Each line of the listing below must be returned exactly.

Material to process section start

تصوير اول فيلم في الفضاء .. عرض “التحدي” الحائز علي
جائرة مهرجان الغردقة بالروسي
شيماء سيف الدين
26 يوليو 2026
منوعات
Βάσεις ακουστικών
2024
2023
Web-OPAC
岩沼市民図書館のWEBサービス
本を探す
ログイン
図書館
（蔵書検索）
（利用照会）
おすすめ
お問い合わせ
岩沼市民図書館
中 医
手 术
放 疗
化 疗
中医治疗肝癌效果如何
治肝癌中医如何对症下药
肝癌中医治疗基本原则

Material to process section end

_Solution to this task_
تصوير اول فيلم في الفضاء .. عرض “التحدي” الحائز علي
جائرة مهرجان الغردقة بالروسي
شيماء سيف الدين
26 يوليو 2026
منوعات
Βάσεις ακουστικών
2024
2023
Web-OPAC
岩沼市民図書館のWEBサービス
本を探す
ログイン
図書館
（蔵書検索）
（利用照会）
おすすめ
お問い合わせ
岩沼市民図書館
中 医
手 术
放 疗
化 疗
中医治疗肝癌效果如何
治肝癌中医如何对症下药
肝癌中医治疗基本原则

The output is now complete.